There are actions and there are words. At this point the Chicago Bears are all about words when it comes to Matt Forte, their all-purpose Pro Bowl running back.
After outperforming a four-year rookie contract that paid him an average of just over $900,000 a season, Forte is seeking significant raises in a long-term deal. How significant has yet to be disclosed, but the former second-round pick is more than deserving considering he ranks seventh in rushing yards (4,233) over the past four seasons, third in receiving yards (1,985) and fifth in yards from scrimmage (6,218) by a running back.
At the Scouting Combine last month in Indianapolis, coach Lovie Smith was asked whether running backs are being devalued in a league that's increasingly shifting toward the passing game (four of the top six marks for single-season passing yards were set in 2011). He looked the reporter in the eyes, smiled slightly and said: "Not in Chicago. The running back position will always have value for you. With the elements and all the things we want to get done, just our basic philosophy, there will always be a premium placed on the running back."
Clearly new general manager Phil Emery and Forte's representative have different definitions of what "premium" means. On the high end, premium could mean the potential $100 million deal that Vikings running back Adrian Peterson signed last year; it calls for him to earn $40 million in the first three seasons and includes $36 million in guarantees. On the low end it could mean the four-year potential $31 million pact ($18 million guaranteed) that Seahawks back Marshawn Lynch signed earlier this month.
Emery could not be reached for comment, and Adisa Bakari, Forte's agent, declined to discuss particulars. Hence there is no way of knowing the width of the gap separating the sides. Still, negotiations should not be this complicated.
The Bears already have used the "franchise" tag on Forte, meaning he will earn $7.7 million on a one-year deal if the sides can't come to terms on a multiyear pact. If Chicago chooses to franchise him again next season, his one-year salary would increase to $9.2 million, which would give him just under $17 million for two years. That should be the starting point for guaranteed money in a long-term deal.
Forte, normally soften spoken and non-controversial, spoke out on Twitter after learning of the signing. He wrote: "There's only so many times a man that has done everything he's been asked to do can be disrespected! Guess GOOD GUYS do finish last."
He added: "For the record, I'm not mad at the signing of another running back. But ... not taking care of [your] own and undervaluing a player under his market value is another story! Just keeping it real ... hate it or love it."

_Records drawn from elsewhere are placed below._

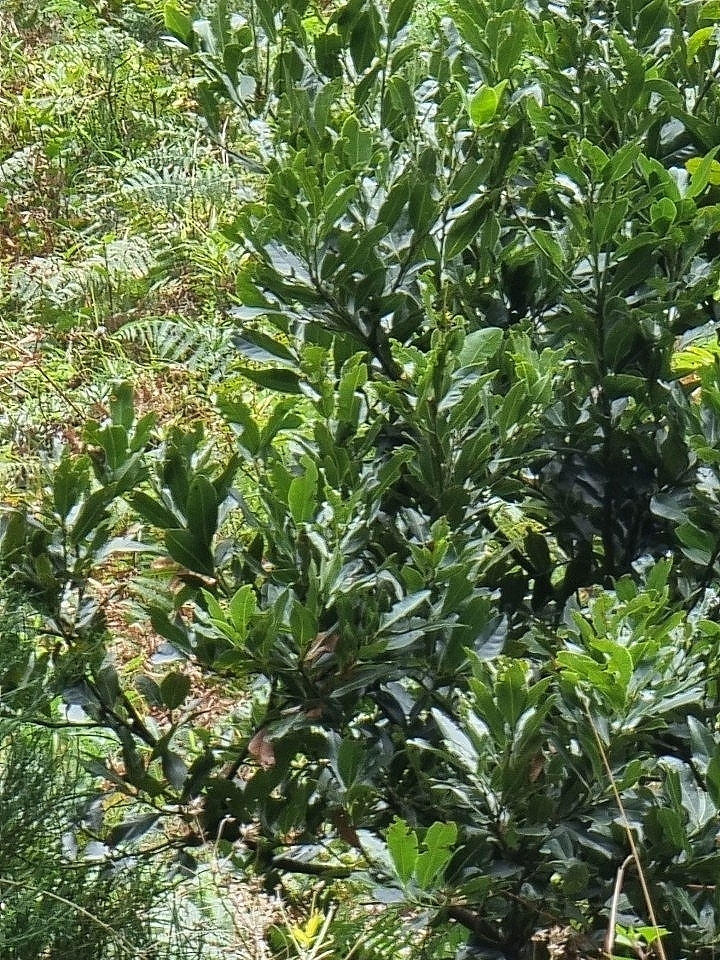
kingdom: Plantae
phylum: Tracheophyta
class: Magnoliopsida
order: Laurales
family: Lauraceae
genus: Laurus
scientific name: Laurus novocanariensis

Here's the reality: The Bears have the leverage and know it. There's virtually no chance Forte will sit out the season and pass up a one-year salary that's almost double what he made in his first four seasons combined. Still, they have to be careful about developing a reputation for not taking care of their own players, especially when those players are leaders who've outperformed their contracts.
Homegrown linebacker Lance Briggs, one of the best in the game at his position, complained about his contract. And now Forte is becoming more outspoken about his situation, at a time when the Bears have willingly opened their wallet over the last couple of years for players who started their careers elsewhere. See, Julius Peppers, Jay Cutler and Brandon Marshall to name a few.
The truth is that the sides need each other. Forte wants to remain in Chicago, and the Bears won't be nearly as imposing without him. Bush is a solid back, but he has never had to carry the load. When he did assume starting duties for the Raiders over the second half of last season, after Darren McFadden was lost for the year with a foot injury, he averaged fewer than 3.6 yards per carry in six of the final seven games, had just one carry longer than 15 yards and totaled three rushing scores.
It's time for the Bears to stop telling Forte how valuable he is and show him instead. Actions speak much louder than words.